We're getting to the point that some MS tools (e.g. DIA) can recognize our PDBs but others (e.g. link.exe) cannot. I think the way forward is to improve our tooling to help us find differences more easily. For example, if we can compile the same program with clang-cl and cl and have a tool tell us all the places where the PDBs differ, this could tell us what we're doing wrong. It's tricky though, because there are a lot of "benign" differences in a PDB. For example, if the string table in one PDB consists of "foo" followed by "bar" and in the other PDB it consists of "bar" followed by "foo", this is not necessarily a critical difference, as long as the uses of these strings also refer to the correct location. On the other hand, if the second PDB doesn't even contain the string "foo" at all, this is a critical difference.
diff mode has been in llvm-pdbutil for quite a while, but because of the above challenge along with some others, it's been hard to make it useful.
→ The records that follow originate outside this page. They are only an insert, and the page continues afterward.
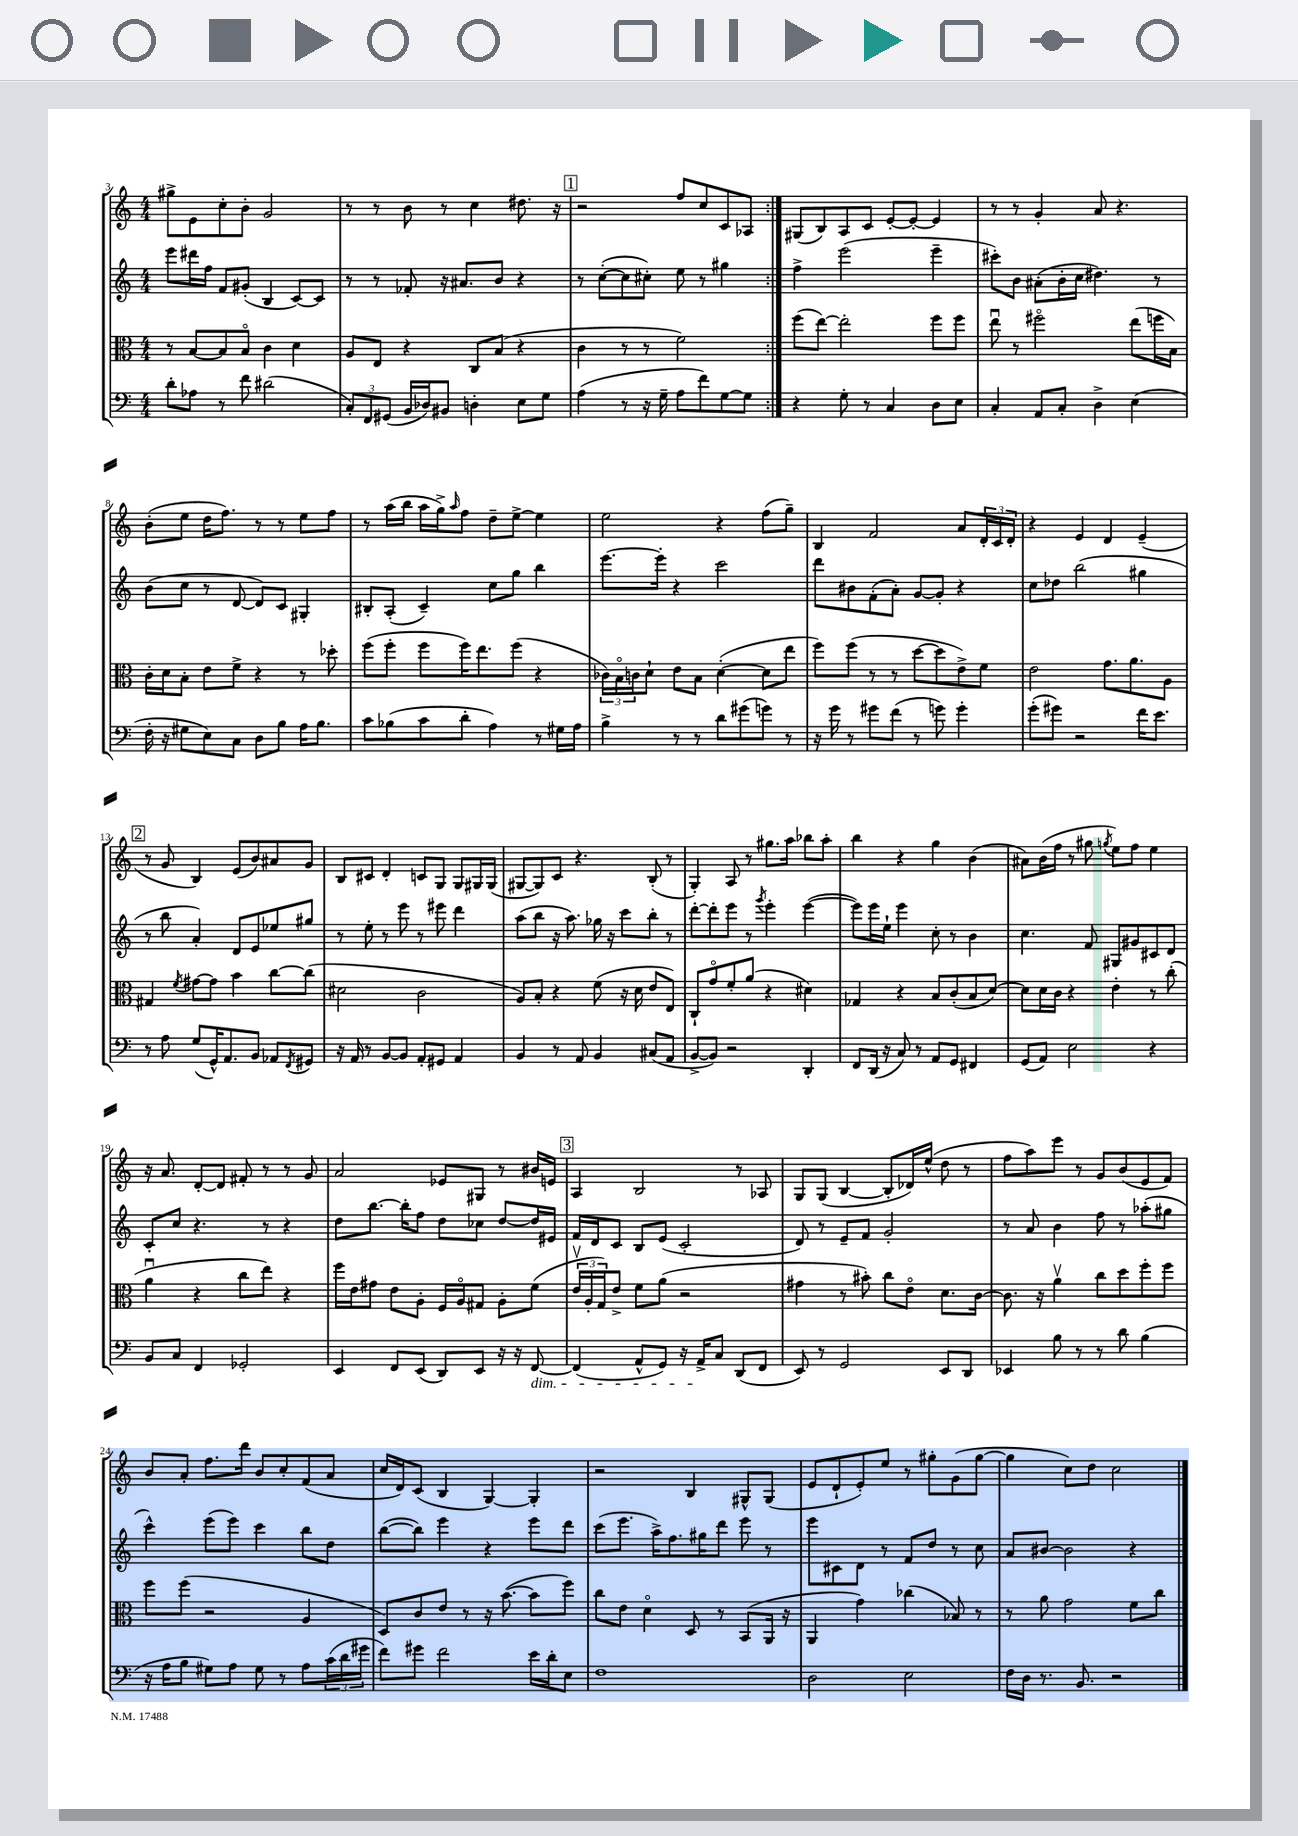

**kern	**kern	**kern	**kern
*staff4	*staff3	*staff2	*staff1
*clefF4	*clefC3	*clefG2	*clefG2
*k[]	*k[]	*k[]	*k[]
*M4/4	*M4/4	*M4/4	*M4/4
8d'\L	8r	8eee\L	8gg#^\L
8A-\J	[8B/L	16ddd#\L	8e\
.	.	16ff\JJ	.
8r	8B/]	8f/L	8cc'\
8f\	8Bo/J	(8g#'/J	8b'\J
(2d#\	4c\	4B/	2g/
.	4d\	[8c/L)	.
.	.	8c/]J	.
=	=	=	=
12C'/L)	8A/L	8r	8r
12FF/	.	.	.
.	8E/J	8r	8r
(12GG#/J	.	.	.
16BB/LL	4r	8f-'/	8b\
16D-/J)	.	.	.
8BB#/J	.	16r	8r
.	.	8.a#/L	.
4D'\	8C/L	.	4cc\
.	(8B/J	8b/J	.
8E\L	4r	4r	8.dd#\
8G\J	.	.	.
.	.	.	16r
=	=	=	=
(4A\	4c\	8r	2r
.	.	([8cc'\L	.
8r	8r	8cc\]	.
16r	8r	8cc#'\J)	.
16G~\	.	.	.
8A\L	2f\)	8ee\	8ff/L
8f\)	.	8r	8cc/
[8G\	.	4gg#\	8c/
8G\]J	.	.	8A-/J
=:|!	=:|!	=:|!	=:|!
4r	(8ff\L	4ff^\	(8G#/L
.	[8ee\J)	.	8B/)
8G'\	2ee'\]	(2eee\	8A/
8r	.	.	8c/J
4C/	.	.	[8e'/L
.	.	.	8e'/_J
8D\L	8ff\L	4eee~\	4e/]
8E\J	8ff\J	.	.
=	=	=	=
4C'/	8eeu\	8ccc#'\L)	8r
.	8r	8b\J	8r
8AA/L	2ff#o\	(8a#'\L	4g'/
8C'/J	.	16b'\L	.
.	.	16cc\JJ	.
4D^\	.	4.dd#\)	8a/
.	.	.	4.r
(4E\	(8ee\L	.	.
.	16ff\L	8r	.
.	16B\JJ)	.	.
=	=	=	=
16F'\	16c'\LL	(8b\L	(8b'\L
16r	16d\J	.	.
8G#\L	8B'\J	8cc\J	8ee\J
8E\)	8e\L	8r	16dd\LK
.	.	.	8.ff\J)
8C\J	8f^\J	[8d/	.
8D\L	4r	8d/]L)	8r
8B\J	.	8c/J	8r
16A\LK	8r	4G#'/	8ee\L
8.B\J	.	.	.
.	8dd-'\	.	8ff\J
=	=	=	=
8c\L	(8ff\L	8B#'/L	8r
(8B-\	8ff'\J	(8A'/J	(16aa\LL
.	.	.	16bb\JJ
8c\	8ff\L	4c~/)	16aa\LL
.	.	.	16gg^\J)
.	.	.	16qqaa/
8d'\J	16ff\K)	.	8ff\J
.	8.ee\	.	.
4A\)	.	8cc\L	8dd~\L
.	(8ff\J	8gg\J	[8ee^\J
8r	4r	4bb\	4ee\]
16G#\LL	.	.	.
16A\JJ	.	.	.
=	=	=	=
4B^\	24c-\LL)	[8.eee\L	2ee\
.	24Bo\	.	.
.	24c\J	.	.
.	8d`\J	.	.
.	.	16eee'\]Jk	.
8r	8e\L	4r	.
8r	8B\J	.	.
8d\L	([4d'\	2ccc\	4r
(8g#\	.	.	.
8g\J)	8d\]L	.	(8ff\L
8r	8ee\J	.	8gg~\J)
=	=	=	=
16r	8ff\L)	8ddd\L	4B/
16g\	.	.	.
8r	(8ff\J	8b#\	.
8g#\L	8r	(8f'\	2f/
(8f\J	8r	8a'\J)	.
8r	[8dd\L	[8g/L	.
8g\)	8dd\]	8g'/]J	.
4g'\	8e^\)	4r	8a/L
.	8f\J	.	24d'/L
.	.	.	24c/
.	.	.	24d'/JJ
=	=	=	=
(8g'\L	2e\	8cc\L	4r
8g#\J)	.	8dd-\J	.
2r	.	(2bb\	4e/
.	8.g\L	.	4d/
.	8.a\	.	.
16f\LK	.	4gg#\	(4e~/
8.e\J	.	.	.
.	8A\J	.	.
=	=	=	=
8r	4G#/	8r	8r
8A\	.	8bb\	8g/
.	8qf/	.	.
(8G/L	[8g#\L	4a'/)	4B/)
16GG^^/K)	8g#\]J	.	.
8.AA/	.	.	.
.	4b\	8d/L	(8e/L
8BB/J	.	8e/	8b/)
8AA-/L	[8cc\L	8ee-/	8a#/
8qFF/	.	.	.
8GG#/J	(8cc\]J	8gg#/J	8g/J
=	=	=	=
16r	2d#\	8r	8B/L
16AA/	.	.	.
8r	.	8ee'\	8c#/J
[8BB/L	.	8r	4d'/
8BB/]J	.	8eee\	.
8AA'/L	2c\	8r	8c/L
8GG#/J	.	8eee#\	8G/J
4AA/	.	4ddd\	8G/L
.	.	.	16G#/L
.	.	.	(16G#/JJ
=	=	=	=
4BB/	8A/L)	(8aa\L	[8G#/L
.	8B'/J	8bb\J	8G#/])
8r	4r	16r	8c/J
.	.	8.aa\)	.
8AA/	.	.	4.r
4BB/	(8f\	16gg-\	.
.	.	16r	.
.	16r	8ccc\L	.
.	16d\	.	.
(8C#/L	8e/L	8bb'\J	(8B'/
8AA/J	8E/J)	8r	8r
=	=	=	=
[8BB^/L	8C`/L	[8ddd'\L	4G'/)
8BB/]J)	8go/	8ddd'\]	.
2r	8f'/	8eee\J	8A/
.	(8a/J	8r	8r
.	.	8qggg/	.
.	4r	4eee'\	8.gg#\L
.	.	.	16aa\Jk
4DD'/	4d#\)	([4eee\	8bb-\L
.	.	.	8aa'\J
=	=	=	=
8FF/L	4G-/	8eee\]L)	4bb\
(16DD/Jk	.	16eee\L	.
16r	.	16ee`\JJ	.
8C/)	4r	4eee\	4r
8r	.	.	.
8AA/L	8B/L	8cc'\	4gg\
8GG/J	(8c'/	8r	.
4FF#/	8B/	4b\	(4b\
.	[8d/J)	.	.
=	=	=	=
(8GG/L	8d\]L	4.cc\	8a#\L)
8AA/J)	16d\L	.	(16b\L
.	16c\JJ	.	16ff\JJ
2E\	4r	.	8r
.	.	8f/	8gg#\
.	.	.	8qgg/
.	4e'\	8G#/L	8ee\L)
.	.	8g#/	8ff\J
4r	8r	8c#/	4ee\
.	(8cc'\	8d/J	.
=	=	=	=
8BB/L	4au\	8c'/L	16r
.	.	.	8.a/
8C/J	.	8cc/J	.
4FF/	4r	4.r	[8d'/L
.	.	.	8d/]J
2GG-'/	8cc\L	.	8f#'/
.	8ee\J)	8r	8r
.	4r	4r	8r
.	.	.	8g/
=	=	=	=
4EE/	16ff\LL	8dd\L	2a/
.	16e\J	.	.
.	8g#\J	[8.bb\J	.
8FF/L	8e\L	.	.
.	.	16bb'\]LK	.
(8EE/J	8A'\J	8ff\J	.
8DD/L)	16F/LL	8dd\L	8e-/L
.	16Ao/J	.	.
8EE/J	8G#/J	8cc-\J	8G#/J
16r	8A'\L	[8dd/L	8r
16r	.	.	.
[8FF/	(8f\J	16dd/]L	16b#/LL
.	.	16e#/JJ	16e/JJ
=	=	=	=
(4FF/]	24ev/LL	16f/LL	4A/
.	24A'/	.	.
.	.	16d/J	.
.	24G/J)	.	.
.	8e^/J	8c/J	.
8AA^^/L	8f\L	8B/L	2B/
8GG/J)	(8a\J	(8e/J	.
16r	2r	2c'/	.
16AA^/LK	.	.	.
8C/J	.	.	.
(8DD/L	.	.	8r
8FF/J	.	.	8A-/
=	=	=	=
8EE/)	4g#\	8d/)	8G/L
8r	.	8r	(8G/J
2GG/	8r	8e~/L	[4B/
.	8b#'\)	8f/J	.
.	8cc\L	2g'/	8B'/]L
.	8eo\J	.	16d-/L)
.	.	.	(16ee^^/JJ
8EE/L	8.d\L	.	8dd\
8DD/J	.	.	8r
.	[16c\Jk	.	.
=	=	=	=
4EE-/	8.c\]	8r	8ff\L
.	.	8a/	8aa\)
.	16r	.	.
8B\	4av\	4b\	8eee\J
8r	.	.	8r
8r	8cc\L	8ff\	8g/L
8d\	8dd\	8r	(8b/
(4B\	8ff'\	(8aa-'\L	8e/
.	8ff\J	8gg#\J	8f/J)
=	=	=	=
16r	8ff\L	4ccc^^\)	8b/L
16A\LK	.	.	.
8B\J	(8ff\J	.	8a'/J
8G#\L)	2r	(8eee\L	8.ff\L
8A\J	.	8eee\J)	.
.	.	.	16ddd\Jk
8G#\	.	4ccc\	8b/L
8r	.	.	8cc'/
8A\L	4A/	8bb\L	(8f/
(24c\L	.	8dd\J	8a/J
24d\	.	.	.
24g#\JJ	.	.	.
=	=	=	=
8f\L)	8D/L)	([8bb\L	16cc/LL
.	.	.	16d/J)
8g#\J	8c/	8bb\]J)	(8c/J
2f\	8e/J	4eee\	4B/
.	8r	.	.
.	16r	4r	[4G/)
.	([8.b\	.	.
16e\LL	8b\]L	8eee\L	4G'/]
16d'\J	.	.	.
8E\J	8ff\J)	8ddd\J	.
=	=	=	=
1F	8cc\L	(8ccc\L	2r
.	8e\J	8.eee\J	.
.	4do\	.	.
.	.	16aa^\LK)	.
.	.	8.ff\	.
.	8D/	.	4B/
.	.	16gg#\K	.
.	8r	8ddd\J	.
.	(8BB/L	8eee\	8G#^^/L
.	16AA/Jk	8r	(8G#/J
.	16r	.	.
=	=	=	=
2D\	4AA/	8eee\L	8e/L
.	.	8c#\	8d`/
.	4g\)	8d\J	8e'/)
.	.	8r	8ee/J
2E\	(4cc-\	8f/L	8r
.	.	8dd/J	8gg#'\L
.	8B-/)	8r	(8g\
.	8r	8cc\	[8gg#\J
=	=	=	=
16F\LL	8r	8a/L	4gg#\]
16D\JJ	.	.	.
8.r	8a\	[8b#/J	.
.	2g\	2b#\]	8cc\L)
8.BB/	.	.	.
.	.	.	8dd\J
2r	.	.	2cc\
.	8f\L	4r	.
.	8cc\J	.	.
==	==	==	==
*-	*-	*-	*-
I think this patch addresses that. It looks for all the same things, but it now prints the output in tabular format (carefully formatted and aligned into tables and fields), and it highlights critical differences in red, non-critical differences in yellow, and identical fields in green. Example:
This makes it easy to spot the places we differ, and the general concept of outputting arbitrary fields in tabular format can be extended to provide analysis into many of the different types of information that show up in a PDB.
I don't quite get this. Basically we have a comparator which says "if they're different, no big deal, they're actually equivalent". Is that more or less the idea? Maybe instead of asking the caller to pass a comparator we should have a different printEquivalent method? It seems shorter and less magical.